Reproduce only the lines of the material below that start at the line containing "FaceBook Editor Phyllis" and stop at the line containing "David Crane 12/2001". Keep both end lines.

§

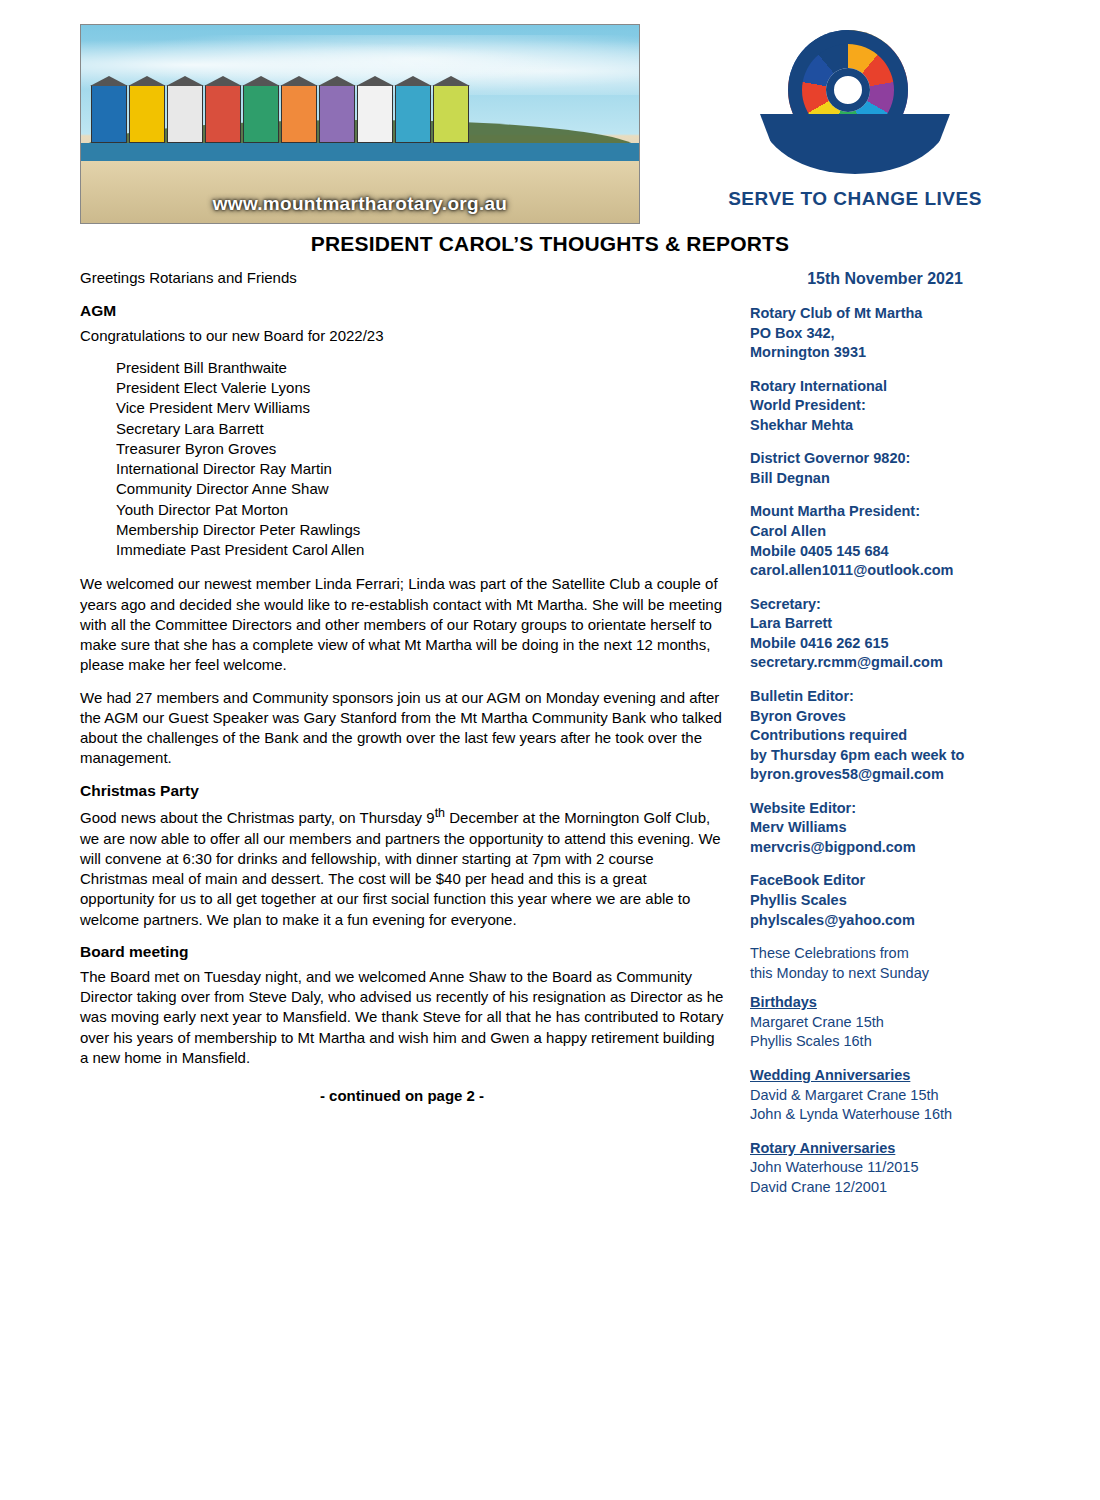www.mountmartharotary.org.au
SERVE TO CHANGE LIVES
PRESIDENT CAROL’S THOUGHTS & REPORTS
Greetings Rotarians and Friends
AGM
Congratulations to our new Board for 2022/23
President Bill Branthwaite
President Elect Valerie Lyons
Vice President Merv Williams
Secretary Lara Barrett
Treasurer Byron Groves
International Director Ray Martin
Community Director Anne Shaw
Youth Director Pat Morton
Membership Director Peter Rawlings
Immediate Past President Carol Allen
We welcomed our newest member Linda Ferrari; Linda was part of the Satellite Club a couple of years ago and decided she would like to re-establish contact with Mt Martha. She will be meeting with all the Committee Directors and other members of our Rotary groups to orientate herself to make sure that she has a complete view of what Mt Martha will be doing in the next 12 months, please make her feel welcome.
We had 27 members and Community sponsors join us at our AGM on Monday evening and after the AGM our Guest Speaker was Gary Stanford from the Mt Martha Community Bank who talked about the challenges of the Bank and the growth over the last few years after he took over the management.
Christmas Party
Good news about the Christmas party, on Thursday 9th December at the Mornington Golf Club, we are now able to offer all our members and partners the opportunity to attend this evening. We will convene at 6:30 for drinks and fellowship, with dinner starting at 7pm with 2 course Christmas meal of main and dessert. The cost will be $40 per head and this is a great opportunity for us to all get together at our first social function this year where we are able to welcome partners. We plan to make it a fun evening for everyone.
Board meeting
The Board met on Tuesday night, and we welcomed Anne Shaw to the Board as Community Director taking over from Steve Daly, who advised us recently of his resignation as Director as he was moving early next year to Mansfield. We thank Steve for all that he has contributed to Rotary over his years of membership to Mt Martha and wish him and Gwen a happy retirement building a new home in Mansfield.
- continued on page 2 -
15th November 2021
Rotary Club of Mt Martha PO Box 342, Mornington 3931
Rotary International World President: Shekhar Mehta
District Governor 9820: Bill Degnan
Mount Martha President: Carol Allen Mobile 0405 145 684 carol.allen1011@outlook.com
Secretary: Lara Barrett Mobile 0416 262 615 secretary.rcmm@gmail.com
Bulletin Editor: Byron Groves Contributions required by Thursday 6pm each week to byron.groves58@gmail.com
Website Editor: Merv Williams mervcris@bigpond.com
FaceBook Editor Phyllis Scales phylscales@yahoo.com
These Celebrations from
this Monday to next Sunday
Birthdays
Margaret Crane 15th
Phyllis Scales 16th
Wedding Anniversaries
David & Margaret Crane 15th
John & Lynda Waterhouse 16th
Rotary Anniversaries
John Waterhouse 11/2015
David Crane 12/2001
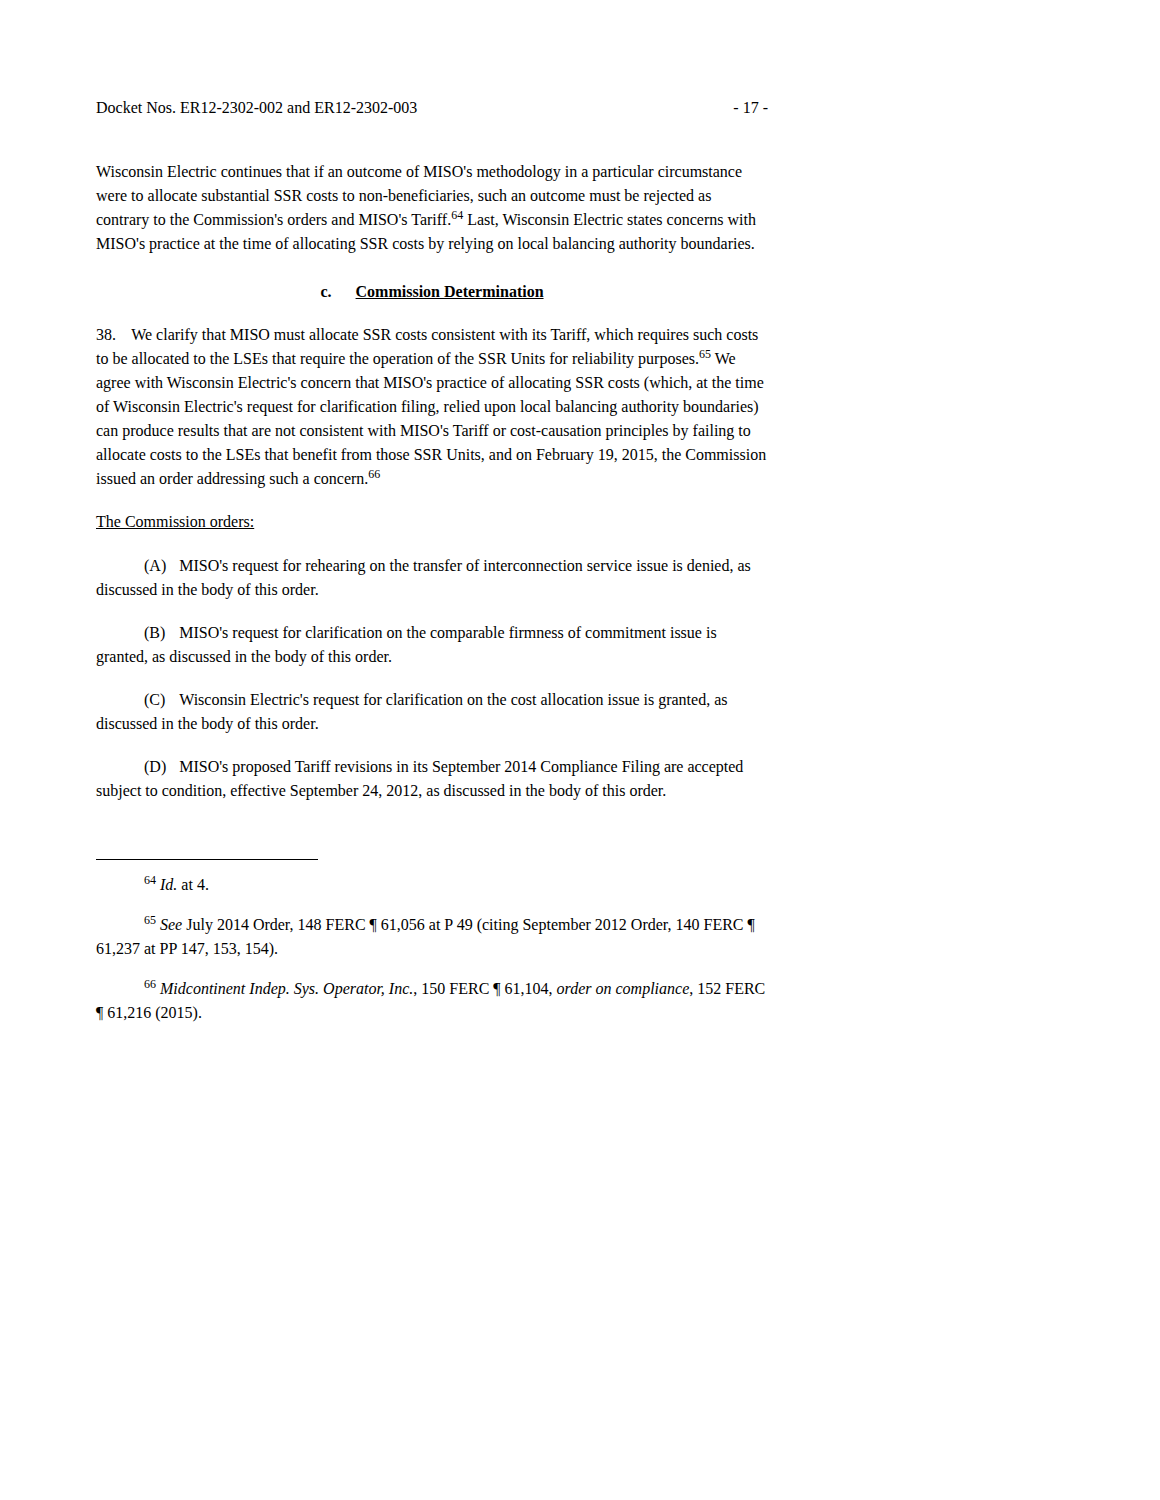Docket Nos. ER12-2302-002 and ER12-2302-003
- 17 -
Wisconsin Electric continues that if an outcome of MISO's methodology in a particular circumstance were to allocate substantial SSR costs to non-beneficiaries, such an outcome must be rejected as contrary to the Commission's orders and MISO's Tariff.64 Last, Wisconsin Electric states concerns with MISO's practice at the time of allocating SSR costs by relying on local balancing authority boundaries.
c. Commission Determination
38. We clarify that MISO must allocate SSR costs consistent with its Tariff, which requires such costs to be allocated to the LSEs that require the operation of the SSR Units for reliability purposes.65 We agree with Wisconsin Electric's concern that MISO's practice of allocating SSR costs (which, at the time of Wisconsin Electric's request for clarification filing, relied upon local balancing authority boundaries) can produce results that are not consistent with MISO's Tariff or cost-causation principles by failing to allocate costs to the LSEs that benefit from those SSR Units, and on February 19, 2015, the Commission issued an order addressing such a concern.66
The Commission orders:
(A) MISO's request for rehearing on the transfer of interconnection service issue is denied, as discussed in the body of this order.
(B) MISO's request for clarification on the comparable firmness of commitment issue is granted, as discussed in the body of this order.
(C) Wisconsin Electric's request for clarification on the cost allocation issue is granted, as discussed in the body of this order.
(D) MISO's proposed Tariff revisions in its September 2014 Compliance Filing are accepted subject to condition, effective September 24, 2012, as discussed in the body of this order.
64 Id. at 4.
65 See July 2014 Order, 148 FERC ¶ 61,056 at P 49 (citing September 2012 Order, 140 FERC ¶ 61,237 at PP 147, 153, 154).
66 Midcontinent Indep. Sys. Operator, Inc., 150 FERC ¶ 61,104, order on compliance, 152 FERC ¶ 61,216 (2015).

§

• EXPECTED ANSWER:
FaceBook Editor Phyllis Scales phylscales@yahoo.com
These Celebrations from
this Monday to next Sunday
Birthdays
Margaret Crane 15th
Phyllis Scales 16th
Wedding Anniversaries
David & Margaret Crane 15th
John & Lynda Waterhouse 16th
Rotary Anniversaries
John Waterhouse 11/2015
David Crane 12/2001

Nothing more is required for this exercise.